═══ Texte affiché ═══
Oublier les trublions de VENOM serait injustice, car ils se fendaient d'une nouvelle version de leur hit "Black Metal", considérablement plus méchante et rapide que l'originale. Après tout, sans eux, tout ceci serait il arrivé ? A trop y réfléchir, nous nous y perdrions nous en conjectures ? Car rappelons le, alors que tous les autres s'éclataient sans doute encore au son moins rugueux de JUDAS PRIEST, MOTORHEAD, IRON MAIDEN et autres gloires de l'époque, ils étaient déjà là, avec l'inoubliable Welcome To Hell, que pratiquement personne n'a compris à l'époque.
Comprendre. Le fallait-il vraiment ? Ou ne suffisait il pas d'ingurgiter, d'assimiler et de régurgiter sans chercher le pourquoi du comment ?
═══ Entrées répertoriées ═══
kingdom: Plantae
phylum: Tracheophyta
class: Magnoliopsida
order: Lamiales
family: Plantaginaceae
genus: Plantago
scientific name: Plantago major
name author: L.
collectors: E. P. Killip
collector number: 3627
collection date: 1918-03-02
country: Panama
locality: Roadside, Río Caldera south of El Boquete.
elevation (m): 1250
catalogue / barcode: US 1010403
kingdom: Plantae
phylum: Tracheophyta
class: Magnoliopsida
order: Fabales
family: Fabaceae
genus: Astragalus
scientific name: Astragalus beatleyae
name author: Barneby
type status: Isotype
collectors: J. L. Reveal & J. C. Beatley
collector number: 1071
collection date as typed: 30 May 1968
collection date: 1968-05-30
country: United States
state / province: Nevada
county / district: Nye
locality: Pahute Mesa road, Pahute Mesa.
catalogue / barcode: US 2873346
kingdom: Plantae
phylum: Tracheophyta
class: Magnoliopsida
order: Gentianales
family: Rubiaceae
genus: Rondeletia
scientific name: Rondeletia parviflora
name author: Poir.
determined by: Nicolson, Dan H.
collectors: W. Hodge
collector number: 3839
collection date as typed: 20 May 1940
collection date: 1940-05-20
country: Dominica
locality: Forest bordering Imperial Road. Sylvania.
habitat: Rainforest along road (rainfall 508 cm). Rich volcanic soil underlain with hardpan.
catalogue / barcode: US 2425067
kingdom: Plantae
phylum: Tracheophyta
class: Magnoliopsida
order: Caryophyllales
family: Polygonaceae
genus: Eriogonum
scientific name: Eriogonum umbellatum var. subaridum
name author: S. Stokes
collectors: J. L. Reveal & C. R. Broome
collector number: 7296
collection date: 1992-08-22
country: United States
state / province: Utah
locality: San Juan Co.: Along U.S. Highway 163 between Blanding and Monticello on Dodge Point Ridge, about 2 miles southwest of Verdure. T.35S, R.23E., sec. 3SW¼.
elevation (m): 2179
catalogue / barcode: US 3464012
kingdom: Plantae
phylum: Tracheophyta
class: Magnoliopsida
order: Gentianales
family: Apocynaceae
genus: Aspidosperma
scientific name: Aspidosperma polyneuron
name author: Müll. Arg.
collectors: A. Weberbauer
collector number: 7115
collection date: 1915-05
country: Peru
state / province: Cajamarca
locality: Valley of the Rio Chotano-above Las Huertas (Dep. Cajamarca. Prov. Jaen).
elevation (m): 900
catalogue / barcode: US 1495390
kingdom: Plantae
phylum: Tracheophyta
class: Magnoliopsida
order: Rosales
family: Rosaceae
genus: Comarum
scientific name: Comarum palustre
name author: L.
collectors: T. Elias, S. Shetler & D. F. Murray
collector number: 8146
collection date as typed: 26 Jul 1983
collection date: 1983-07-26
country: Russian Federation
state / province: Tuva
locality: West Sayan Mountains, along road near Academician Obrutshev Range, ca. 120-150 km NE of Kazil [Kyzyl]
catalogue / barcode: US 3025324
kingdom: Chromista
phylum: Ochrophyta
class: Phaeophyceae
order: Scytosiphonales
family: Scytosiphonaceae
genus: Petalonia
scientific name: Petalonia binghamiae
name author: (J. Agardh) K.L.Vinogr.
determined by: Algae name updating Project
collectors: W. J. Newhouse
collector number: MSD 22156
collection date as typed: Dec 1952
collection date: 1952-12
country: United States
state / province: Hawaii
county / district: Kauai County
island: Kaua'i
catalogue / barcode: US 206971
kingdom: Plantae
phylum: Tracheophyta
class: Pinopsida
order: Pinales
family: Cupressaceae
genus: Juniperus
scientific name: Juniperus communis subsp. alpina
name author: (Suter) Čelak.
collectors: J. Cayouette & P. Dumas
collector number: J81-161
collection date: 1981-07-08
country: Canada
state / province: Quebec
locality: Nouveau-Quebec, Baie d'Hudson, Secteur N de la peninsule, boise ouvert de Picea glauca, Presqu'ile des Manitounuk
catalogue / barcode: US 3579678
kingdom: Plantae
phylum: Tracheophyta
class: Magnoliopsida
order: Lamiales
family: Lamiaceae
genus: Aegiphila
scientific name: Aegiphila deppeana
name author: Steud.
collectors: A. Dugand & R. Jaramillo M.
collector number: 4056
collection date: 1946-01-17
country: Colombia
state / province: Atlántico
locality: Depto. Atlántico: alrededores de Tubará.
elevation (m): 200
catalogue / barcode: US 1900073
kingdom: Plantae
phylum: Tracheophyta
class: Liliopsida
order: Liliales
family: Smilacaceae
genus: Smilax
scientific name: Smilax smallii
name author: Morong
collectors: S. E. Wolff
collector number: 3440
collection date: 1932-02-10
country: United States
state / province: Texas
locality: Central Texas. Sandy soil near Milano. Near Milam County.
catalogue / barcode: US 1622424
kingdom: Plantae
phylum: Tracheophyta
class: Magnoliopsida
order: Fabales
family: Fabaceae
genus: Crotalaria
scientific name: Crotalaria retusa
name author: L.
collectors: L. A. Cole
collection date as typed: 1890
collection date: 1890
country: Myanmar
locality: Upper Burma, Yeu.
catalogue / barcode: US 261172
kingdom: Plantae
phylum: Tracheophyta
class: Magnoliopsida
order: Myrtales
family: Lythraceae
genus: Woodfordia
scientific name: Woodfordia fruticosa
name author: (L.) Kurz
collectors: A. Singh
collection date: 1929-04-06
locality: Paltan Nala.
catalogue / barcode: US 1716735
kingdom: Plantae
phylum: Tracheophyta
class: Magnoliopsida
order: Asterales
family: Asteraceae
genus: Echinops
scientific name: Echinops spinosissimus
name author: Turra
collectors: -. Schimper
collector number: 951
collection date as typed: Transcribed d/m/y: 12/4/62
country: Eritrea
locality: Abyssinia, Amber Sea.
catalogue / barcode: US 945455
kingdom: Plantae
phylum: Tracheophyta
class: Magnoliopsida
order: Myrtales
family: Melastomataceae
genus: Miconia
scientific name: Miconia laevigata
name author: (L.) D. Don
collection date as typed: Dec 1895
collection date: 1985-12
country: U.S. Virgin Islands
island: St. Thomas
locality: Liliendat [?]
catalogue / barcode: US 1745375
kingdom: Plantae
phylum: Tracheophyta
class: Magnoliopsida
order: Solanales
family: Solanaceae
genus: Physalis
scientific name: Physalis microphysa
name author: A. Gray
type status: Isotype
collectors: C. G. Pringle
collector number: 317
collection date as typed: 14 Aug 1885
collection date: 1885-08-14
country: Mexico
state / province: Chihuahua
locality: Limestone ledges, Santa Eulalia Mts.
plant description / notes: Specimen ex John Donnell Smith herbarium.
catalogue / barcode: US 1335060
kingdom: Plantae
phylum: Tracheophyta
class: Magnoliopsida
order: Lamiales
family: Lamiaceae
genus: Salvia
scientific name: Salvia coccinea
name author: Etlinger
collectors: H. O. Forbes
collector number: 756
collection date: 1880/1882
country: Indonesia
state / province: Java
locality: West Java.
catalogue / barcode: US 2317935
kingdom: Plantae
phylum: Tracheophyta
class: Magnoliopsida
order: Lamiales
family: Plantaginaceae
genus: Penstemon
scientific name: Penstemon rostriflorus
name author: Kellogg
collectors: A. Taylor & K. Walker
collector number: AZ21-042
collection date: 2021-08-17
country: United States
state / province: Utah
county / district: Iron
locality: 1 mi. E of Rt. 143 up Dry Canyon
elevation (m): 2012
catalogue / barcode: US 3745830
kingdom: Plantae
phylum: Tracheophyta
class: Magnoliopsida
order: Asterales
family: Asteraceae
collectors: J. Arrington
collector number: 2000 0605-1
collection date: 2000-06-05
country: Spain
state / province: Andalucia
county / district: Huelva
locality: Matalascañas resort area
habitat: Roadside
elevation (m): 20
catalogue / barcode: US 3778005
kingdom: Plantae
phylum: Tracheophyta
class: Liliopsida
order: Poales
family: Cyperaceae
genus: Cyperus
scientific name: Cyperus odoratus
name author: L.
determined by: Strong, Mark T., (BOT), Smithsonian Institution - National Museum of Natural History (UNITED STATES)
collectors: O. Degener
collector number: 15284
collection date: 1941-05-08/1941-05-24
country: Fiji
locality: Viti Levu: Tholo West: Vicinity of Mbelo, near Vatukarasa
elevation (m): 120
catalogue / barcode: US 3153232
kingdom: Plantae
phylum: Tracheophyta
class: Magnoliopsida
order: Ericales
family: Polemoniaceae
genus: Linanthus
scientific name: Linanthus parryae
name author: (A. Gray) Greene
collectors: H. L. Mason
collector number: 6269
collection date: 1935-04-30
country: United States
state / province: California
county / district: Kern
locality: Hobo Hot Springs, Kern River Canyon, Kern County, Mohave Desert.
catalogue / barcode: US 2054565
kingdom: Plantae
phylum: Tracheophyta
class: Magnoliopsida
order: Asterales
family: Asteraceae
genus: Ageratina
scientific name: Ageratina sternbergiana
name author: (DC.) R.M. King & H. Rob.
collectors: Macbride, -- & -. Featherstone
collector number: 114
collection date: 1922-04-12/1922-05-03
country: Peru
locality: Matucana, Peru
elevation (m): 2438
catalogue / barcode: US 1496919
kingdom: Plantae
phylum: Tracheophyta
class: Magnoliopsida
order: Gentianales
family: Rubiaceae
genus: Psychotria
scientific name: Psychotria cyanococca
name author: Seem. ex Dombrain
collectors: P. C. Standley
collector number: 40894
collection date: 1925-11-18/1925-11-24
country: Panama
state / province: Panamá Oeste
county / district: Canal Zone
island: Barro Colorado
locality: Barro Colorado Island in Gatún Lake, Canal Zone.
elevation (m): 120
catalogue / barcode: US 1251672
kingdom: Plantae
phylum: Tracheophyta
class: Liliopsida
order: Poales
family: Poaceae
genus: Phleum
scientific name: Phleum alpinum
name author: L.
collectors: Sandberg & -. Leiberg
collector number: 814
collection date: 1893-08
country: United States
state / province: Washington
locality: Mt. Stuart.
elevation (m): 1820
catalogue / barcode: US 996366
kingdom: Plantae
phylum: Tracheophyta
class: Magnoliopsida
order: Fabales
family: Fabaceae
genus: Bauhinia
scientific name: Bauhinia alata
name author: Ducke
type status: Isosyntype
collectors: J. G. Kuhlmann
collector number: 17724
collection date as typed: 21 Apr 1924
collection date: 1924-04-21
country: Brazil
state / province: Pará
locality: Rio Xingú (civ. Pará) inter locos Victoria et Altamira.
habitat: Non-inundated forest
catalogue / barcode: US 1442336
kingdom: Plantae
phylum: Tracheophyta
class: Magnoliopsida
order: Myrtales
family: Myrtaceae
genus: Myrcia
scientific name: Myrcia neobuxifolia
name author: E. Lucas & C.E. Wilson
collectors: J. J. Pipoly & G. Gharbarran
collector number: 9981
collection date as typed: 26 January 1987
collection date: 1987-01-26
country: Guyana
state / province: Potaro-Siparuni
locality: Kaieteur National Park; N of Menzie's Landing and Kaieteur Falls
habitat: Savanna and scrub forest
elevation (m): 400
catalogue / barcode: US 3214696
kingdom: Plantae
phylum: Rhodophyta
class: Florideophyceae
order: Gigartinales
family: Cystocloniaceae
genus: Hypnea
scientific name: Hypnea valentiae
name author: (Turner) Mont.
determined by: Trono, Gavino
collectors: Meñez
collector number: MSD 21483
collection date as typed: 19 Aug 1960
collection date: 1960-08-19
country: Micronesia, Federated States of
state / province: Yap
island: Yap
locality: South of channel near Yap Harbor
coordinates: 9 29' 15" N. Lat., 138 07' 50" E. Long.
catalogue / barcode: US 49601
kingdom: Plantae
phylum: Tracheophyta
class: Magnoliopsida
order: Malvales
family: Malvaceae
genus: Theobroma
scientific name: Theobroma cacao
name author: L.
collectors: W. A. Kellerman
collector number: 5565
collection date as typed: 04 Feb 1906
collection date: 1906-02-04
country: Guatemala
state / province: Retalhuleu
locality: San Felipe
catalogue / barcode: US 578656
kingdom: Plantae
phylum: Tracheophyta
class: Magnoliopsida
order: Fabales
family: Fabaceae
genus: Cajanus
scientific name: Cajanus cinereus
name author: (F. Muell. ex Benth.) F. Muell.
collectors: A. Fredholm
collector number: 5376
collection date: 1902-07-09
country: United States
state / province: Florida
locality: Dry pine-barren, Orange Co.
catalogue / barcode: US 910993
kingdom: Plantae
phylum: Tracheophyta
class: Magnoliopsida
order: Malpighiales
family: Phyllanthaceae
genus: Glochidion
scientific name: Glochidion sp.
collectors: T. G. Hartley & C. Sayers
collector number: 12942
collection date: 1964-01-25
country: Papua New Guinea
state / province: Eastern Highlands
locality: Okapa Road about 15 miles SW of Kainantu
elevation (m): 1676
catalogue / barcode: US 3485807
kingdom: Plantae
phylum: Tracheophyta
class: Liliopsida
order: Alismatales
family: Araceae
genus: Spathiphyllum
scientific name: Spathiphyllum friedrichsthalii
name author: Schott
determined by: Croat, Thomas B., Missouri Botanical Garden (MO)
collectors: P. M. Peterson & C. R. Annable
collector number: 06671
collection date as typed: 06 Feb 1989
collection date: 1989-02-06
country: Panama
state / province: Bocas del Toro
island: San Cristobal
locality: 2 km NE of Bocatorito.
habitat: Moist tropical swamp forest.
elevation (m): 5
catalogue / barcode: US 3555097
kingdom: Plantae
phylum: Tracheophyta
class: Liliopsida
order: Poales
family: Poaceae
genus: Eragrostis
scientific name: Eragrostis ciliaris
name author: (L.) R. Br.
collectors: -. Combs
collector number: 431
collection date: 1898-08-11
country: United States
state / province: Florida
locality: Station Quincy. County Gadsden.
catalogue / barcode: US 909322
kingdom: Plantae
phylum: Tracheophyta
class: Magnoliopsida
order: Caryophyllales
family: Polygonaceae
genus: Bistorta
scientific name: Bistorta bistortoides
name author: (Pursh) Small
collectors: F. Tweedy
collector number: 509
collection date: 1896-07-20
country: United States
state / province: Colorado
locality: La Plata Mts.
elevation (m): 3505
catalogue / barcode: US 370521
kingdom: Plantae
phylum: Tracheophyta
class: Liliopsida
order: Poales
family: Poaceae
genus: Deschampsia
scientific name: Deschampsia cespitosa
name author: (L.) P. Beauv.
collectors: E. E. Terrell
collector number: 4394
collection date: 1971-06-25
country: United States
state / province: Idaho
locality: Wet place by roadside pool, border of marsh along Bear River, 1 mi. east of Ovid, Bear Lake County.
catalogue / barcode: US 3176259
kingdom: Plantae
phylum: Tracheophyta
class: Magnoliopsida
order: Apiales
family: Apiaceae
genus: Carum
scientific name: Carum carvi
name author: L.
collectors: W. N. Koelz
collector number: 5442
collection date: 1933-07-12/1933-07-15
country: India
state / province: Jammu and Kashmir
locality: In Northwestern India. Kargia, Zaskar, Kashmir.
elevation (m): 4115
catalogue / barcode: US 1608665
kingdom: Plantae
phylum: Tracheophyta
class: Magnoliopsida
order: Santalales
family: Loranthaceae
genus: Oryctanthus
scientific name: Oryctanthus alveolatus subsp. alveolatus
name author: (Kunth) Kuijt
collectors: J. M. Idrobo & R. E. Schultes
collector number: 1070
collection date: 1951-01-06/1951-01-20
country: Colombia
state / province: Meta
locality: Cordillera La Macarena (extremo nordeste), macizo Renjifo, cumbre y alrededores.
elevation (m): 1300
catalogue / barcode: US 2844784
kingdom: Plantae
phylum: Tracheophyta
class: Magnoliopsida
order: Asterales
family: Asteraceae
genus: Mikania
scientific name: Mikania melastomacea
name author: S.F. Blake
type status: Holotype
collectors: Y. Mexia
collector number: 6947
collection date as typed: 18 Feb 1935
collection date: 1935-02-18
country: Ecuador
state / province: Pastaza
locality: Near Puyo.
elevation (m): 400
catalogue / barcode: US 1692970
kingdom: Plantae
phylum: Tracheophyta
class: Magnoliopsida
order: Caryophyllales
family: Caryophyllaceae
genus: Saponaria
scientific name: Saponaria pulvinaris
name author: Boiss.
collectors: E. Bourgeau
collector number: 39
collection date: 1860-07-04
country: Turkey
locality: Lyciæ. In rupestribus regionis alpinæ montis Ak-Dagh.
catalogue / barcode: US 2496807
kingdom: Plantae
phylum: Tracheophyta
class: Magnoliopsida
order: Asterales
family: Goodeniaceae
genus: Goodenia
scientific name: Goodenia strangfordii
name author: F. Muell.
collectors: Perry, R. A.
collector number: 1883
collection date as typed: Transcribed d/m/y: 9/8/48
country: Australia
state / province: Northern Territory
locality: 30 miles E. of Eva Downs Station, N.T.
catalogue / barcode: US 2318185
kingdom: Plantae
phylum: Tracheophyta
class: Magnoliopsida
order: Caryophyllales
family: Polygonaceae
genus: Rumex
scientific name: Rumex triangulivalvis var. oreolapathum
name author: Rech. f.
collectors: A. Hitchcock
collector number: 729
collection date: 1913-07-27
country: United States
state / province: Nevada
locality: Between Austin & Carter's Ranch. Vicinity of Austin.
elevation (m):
═══
D'après le texte sur VENOM, répondez s'il vous plaît aux questions suivantes :
(a) De quel titre VENOM a-t-il livré une nouvelle version, et en quoi diffère-t-elle de l'originale ?
(b) Quels groupes les autres écoutaient-ils sans doute encore à l'époque ?
(c) Quelle œuvre de VENOM pratiquement personne n'a-t-il comprise à l'époque ?
La liste constitue un matériau distinct du texte sur VENOM.

__La réponse__
(a) Il s'agit de leur hit "Black Metal", dans une version considérablement plus méchante et rapide que l'originale.
(b) JUDAS PRIEST, MOTORHEAD, IRON MAIDEN et autres gloires de l'époque.
(c) L'inoubliable Welcome To Hell.